* [Source information]:
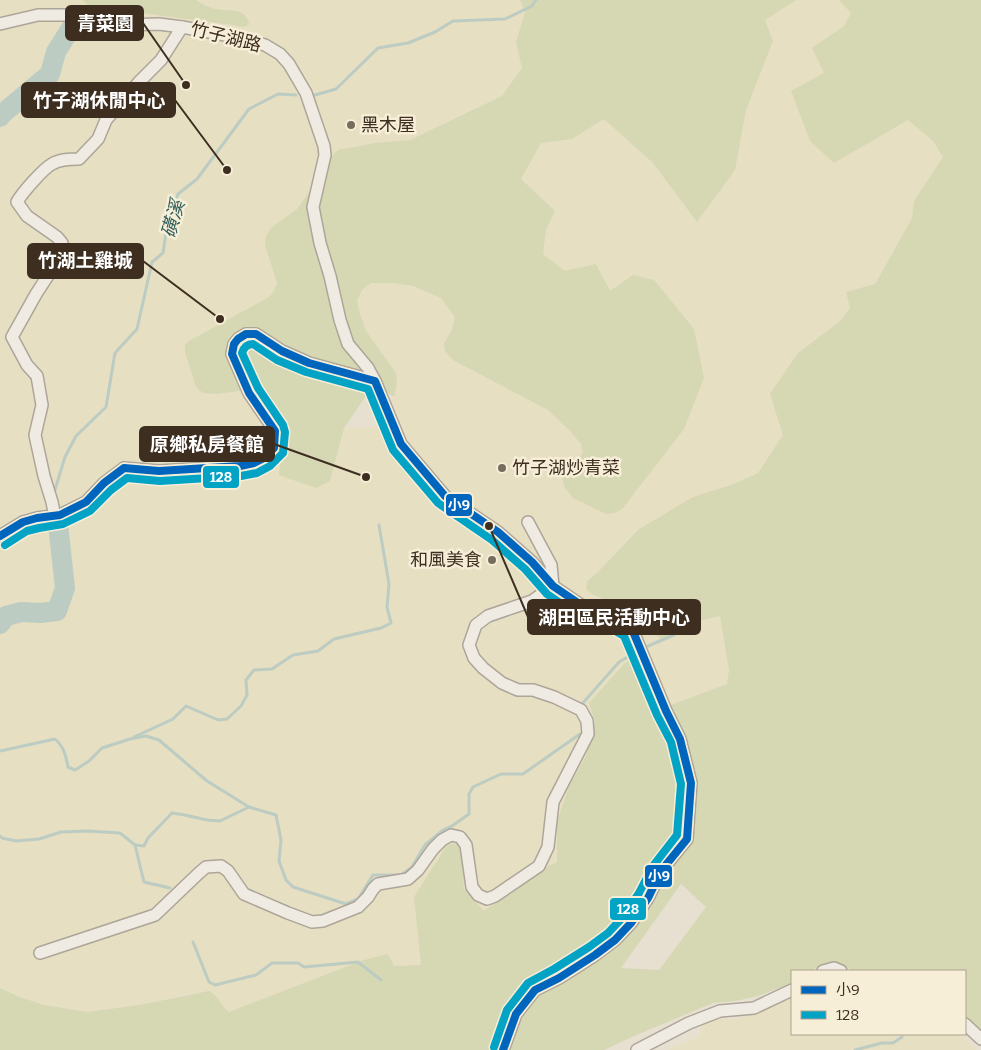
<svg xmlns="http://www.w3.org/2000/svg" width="981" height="1050" font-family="Bitter,'Noto Sans TC',serif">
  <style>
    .farmland { fill: #e6dfc2 }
    .green { fill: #d6d7b3; fill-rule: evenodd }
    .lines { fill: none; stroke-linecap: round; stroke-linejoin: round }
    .stream { stroke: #bcccc2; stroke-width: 3 }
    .river { stroke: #bcccc2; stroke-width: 20 }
    .street-casing { stroke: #ada599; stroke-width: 14 }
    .street { stroke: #efebe3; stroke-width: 11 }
    .bus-1-casing { stroke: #f7eed8; stroke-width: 11 }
    .bus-2-casing { stroke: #f7eed8; stroke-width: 11 }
    .bus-1 { stroke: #0065bd; stroke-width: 8 }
    .bus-2 { stroke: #03a3c5; stroke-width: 8 }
    .poi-dot { fill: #786c5e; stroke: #f7eed8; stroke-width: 2 }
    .labels { text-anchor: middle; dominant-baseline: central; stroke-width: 5; stroke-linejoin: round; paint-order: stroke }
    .street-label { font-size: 18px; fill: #3d2e20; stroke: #f7eed8 }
    .poi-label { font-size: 18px; fill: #3d2e20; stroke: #f7eed8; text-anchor: start }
    .water-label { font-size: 19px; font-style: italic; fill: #2f5d5a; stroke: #f7eed8 }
    .leader { fill: none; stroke: #3d2e20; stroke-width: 2 }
    .callout-dot { fill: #3d2e20; stroke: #f7eed8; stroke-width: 2 }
    .callout { fill: #3d2e20; stroke: #3d2e20; stroke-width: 2 }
    .callout-label { font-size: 19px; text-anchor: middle; font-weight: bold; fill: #fff }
    .line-badge { stroke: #f7eed8; stroke-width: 2 }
    .badge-label { font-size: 14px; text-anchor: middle; font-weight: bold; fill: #fff }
  </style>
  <rect width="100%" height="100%" fill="#e7e0d1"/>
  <g class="farmland">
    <polygon points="0,0 83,0 89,8 115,12 141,13 170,16 232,25 242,27 234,10 215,9 202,4 196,0 520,0 525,12 516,42 522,68 502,96 410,140 375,143 338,150 314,174 310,191 297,209 271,228 265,245 277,283 274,291 203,393 216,394 256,389 265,393 271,398 279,414 283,429 279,474 333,470 344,428 375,427 394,397 397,383 396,373 366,331 360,314 357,300 362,290 371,283 392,283 413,286 441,298 455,317 452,328 444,344 445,351 453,360 548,410 570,431 581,444 584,452 562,475 704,378 694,329 654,280 610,291 565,271 542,253 546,230 555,211 521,179 541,143 572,139 604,119 653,163 697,222 735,170 746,110 773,41 765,20 796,0 839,0 851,13 844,26 812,48 824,73 834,163 908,120 933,141 943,157 914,201 912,218 874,284 846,292 850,308 839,322 797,353 783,435 758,473 638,530 598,572 587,581 591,594 609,602 629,615 662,640 702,620 720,616 729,670 727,684 671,705 654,696 643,669 624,664 589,703 595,723 586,756 569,786 558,822 557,862 536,872 484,911 464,889 462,863 414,897 421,965 394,966 364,960 229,1012 223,1007 216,995 193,993 139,1005 87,1012 44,1005 17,996 0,988"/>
    <polygon points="792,998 792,1034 959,1034 976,1050 667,1050 700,1036 701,1025 718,1019 736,1019 771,1008"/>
  </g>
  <g class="green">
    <path d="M83 0H196C202 4 208 7 215 9 227 11 246 7 249 24 244 29 239 26 232 25L141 13 115 12 89 8Z"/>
    <polygon points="520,0 796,0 765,20 773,41 746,110 735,170 697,222 653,163 604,119 572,139 541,143 521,179 555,211 546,230 543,254 565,271 596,264 610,291 633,275 654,280 694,329 704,378 684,429 622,509 615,513 606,514 573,498 564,486 562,475 583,453 581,444 570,431 548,410 453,360 445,351 444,344 452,329 455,317 441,298 413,286 392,283 371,283 362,290 357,300 360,314 366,331 396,373 397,383 394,397 385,391 368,393 344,428 330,481 316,488 279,475 283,429 279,414 271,398 265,393 256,389 216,394 203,393 196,387 185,352 185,345 189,341 269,297 274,291 277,283 265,245 266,236 271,228 297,209 310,191 314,174 338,150 375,143 410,140 502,96 522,68 516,42 525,12"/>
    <path d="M839 0H981V1034L965 1020V971H854C833 961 832 961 812 970 807 973 798 971 792 971V983L758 996 736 1001 713 1003 634 1036 604 1050H0V988L17 996 44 1005 87 1012 139 1005 209 991C219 996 220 1005 229 1012L364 960 388 954 394 966 421 965 414 897 446 847 451 844H456L460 848 462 863 464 889 484 911 536 872 557 862V822L569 786 586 756 595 723 589 703 624 664 634 657 639 658 654 696 671 705 727 684 729 670 720 616 702 620 662 640C645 627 629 613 610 602 601 597 594 597 586 589L587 581 598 572 638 530 693 497 734 484 758 473 783 435 770 394 798 353 839 322 850 308 846 292 875 284 912 218 914 201 943 157 933 141 908 120 834 163 810 141 791 91 824 73 812 48 844 26 851 13ZM681 884 706 907 659 970 621 968Z"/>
  </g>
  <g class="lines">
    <g class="stream">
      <polyline points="315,95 336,89 378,48 408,43 435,32 453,21 505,19 532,6 536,0"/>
      <polyline points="54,493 65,457 76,436 106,407 115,353 137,329 152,262 163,253 166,233 178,194 197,179 249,109 278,94 296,95"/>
      <polyline points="648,646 674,635"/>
      <polyline points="582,704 619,662 633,654"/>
      <polyline points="134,737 173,719 186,706 218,720 227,719 241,706 247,695 246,680 254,670 272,669 293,655 318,651 334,639 381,628 391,623 387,607 389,584 379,525"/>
      <path d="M0 751 55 739C64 747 66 756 68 767L75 770 89 761 102 748 130 739 146 736 159 740 207 781 249 807 276 815 281 840 279 861 286 880 293 887 346 904 358 899 373 875H401L412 867 425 845 443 830 452 826 469 814V794L473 787 501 774H523L580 734"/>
      <polyline points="0,836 2,838 16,841 39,839 61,832 87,831 120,833 135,845 144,882 170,888"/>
      <polyline points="135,845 144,846 148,838 172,813 185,815 207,820 220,821 249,807"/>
      <polyline points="193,942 209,982 215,985 256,975 272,963 298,963 304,967 358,962 381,980"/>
      <polyline points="855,1050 882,1043 893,1043 902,1037"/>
    </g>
    <g class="river">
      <polyline points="0,117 2,114 50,74 56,52 73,25"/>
      <polyline points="0,624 6,616 21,612 40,613 57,611 65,588 58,524"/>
    </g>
    <g class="street-casing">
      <g id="street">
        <polyline points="0,24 38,15 81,15 122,25 159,24 182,27 236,37 265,45 280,54 289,64 306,93 324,146 325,155 313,207 320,243 330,276 340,320 348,344 368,368 375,381 401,444 445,496 498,532 532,562 553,586 581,605 609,616 632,629 666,711 680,739 691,783 687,839 661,871 648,898 631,923 615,940 595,955 559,978 535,990 516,1014 503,1050"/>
        <path d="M55 517 52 502 44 476 35 435 42 405 37 376 27 365 12 337 36 294 49 274 58 263 61 257 62 243 57 237 27 216 17 202C22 193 43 169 52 164 60 159 70 159 79 159L98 139 106 120 139 82 161 60 182 27"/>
        <polyline points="528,522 551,565 553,586"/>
        <polyline points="0,536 23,522 37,518 60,515 86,502 104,483 124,468 159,471 240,466 254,463 264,458 274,448 275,431 249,393 232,354 234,344 238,339 246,334 256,334 282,351 309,363 375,381"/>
        <polyline points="40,953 155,915 199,873 206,867 221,866 228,871 244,894 288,913 312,922 323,921 358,907 368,897 373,889 378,884 408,879 418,870 433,849 442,840 451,835 460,837 466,845 472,887 478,895 487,899 495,896 539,866 548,847 553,802 588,734 587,721 581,710 554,697 533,690 518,690 502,683 483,668 474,658 469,645 476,625 488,616 532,601 553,586"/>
        <polyline points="823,971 834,968 841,971"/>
        <polyline points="965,1024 981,1039"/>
        <polyline points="637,1050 689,1023 720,1011 754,1008 792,990"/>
      </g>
    </g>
    <use href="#street" class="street"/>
    <g class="bus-1-casing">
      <polyline id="bus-1" points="0,536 23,522 37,518 60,515 86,502 104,483 124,468 159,471 240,466 254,463 264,458 274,448 275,431 249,393 232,354 234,344 238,339 246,334 256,334 282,351 309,363 375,381 401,444 445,496 498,532 532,562 553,586 581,605 609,616 632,629 666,711 680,739 691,783 687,839 661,871 648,898 631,923 615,940 595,955 559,978 535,990 516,1014 503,1050"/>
    </g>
    <g class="bus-2-casing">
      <path id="bus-2" d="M5 545 27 531 39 528 63 524 90 511 111 490 127 478 160 481 241 476 257 473 270 466 283 453 285 432 283 425 258 388 242 353C244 347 247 344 253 344L277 360 306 372 368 389 393 450 438 503 492 540 525 569 547 594 576 614 605 625 624 636 657 715 671 742 681 784 677 835 653 866 639 893 623 917 608 933 589 947 554 969 528 983 507 1010 494 1047"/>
    </g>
    <use href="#bus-1" class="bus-1"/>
    <use href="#bus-2" class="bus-2"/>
  </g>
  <g class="poi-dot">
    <circle cx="351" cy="125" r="5"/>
    <circle cx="502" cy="468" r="5"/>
    <circle cx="492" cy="560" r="5"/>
  </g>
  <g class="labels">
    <g class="street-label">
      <text transform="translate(226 37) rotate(14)">竹子湖路</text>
    </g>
    <g class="poi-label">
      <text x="361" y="125">黑木屋</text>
      <text x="512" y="468">竹子湖炒青菜</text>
      <text x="482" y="560" text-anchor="end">和風美食</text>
    </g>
    <g class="water-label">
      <text transform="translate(173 219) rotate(-74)">磺溪</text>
    </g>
  </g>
  <path class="leader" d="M186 85L143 23M227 170L175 100M220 319L143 261M366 477L274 444M489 526L528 617"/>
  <g class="callout-dot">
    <circle cx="186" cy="85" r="5"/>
    <circle cx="227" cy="170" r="5"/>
    <circle cx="220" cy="319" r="5"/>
    <circle cx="366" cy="477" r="5"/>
    <circle cx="489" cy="526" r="5"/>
  </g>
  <g class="callout">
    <rect x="66" y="6" width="77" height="34" rx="5"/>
    <rect x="22" y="83" width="153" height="34" rx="5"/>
    <rect x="28" y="244" width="115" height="34" rx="5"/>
    <rect x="140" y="427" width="134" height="34" rx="5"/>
    <rect x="528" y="600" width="172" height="34" rx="5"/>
  </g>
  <g class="callout-label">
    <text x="105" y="30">青菜園</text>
    <text x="99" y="107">竹子湖休閒中心</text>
    <text x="85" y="267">竹湖土雞城</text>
    <text x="207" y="451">原鄉私房餐館</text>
    <text x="614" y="624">湖田區民活動中心</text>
  </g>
  <g class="line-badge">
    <rect x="202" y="465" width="38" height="24" rx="5" fill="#03a3c5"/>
    <rect x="445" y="493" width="28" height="24" rx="5" fill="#0065bd"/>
    <rect x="644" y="864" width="29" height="24" rx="5" fill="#0065bd"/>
    <rect x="609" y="897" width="38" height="24" rx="5" fill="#03a3c5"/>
  </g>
  <g class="badge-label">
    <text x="221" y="482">128</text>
    <text x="459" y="510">小9</text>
    <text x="659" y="881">小9</text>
    <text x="628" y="914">128</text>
  </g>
  <rect x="791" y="970" width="175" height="65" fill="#f7eed8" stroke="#ada18e"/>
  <rect x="801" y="986" width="25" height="8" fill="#0065bd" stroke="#ada18e"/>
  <text x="836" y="995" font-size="15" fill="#3d2e20">小9</text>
  <rect x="801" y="1011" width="25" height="8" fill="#03a3c5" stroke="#ada18e"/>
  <text x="836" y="1020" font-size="15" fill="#3d2e20">128</text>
</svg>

* [Activity]:
What is needed is a single number: how many lines of the data contain the word "round".

* [Task solution]:
2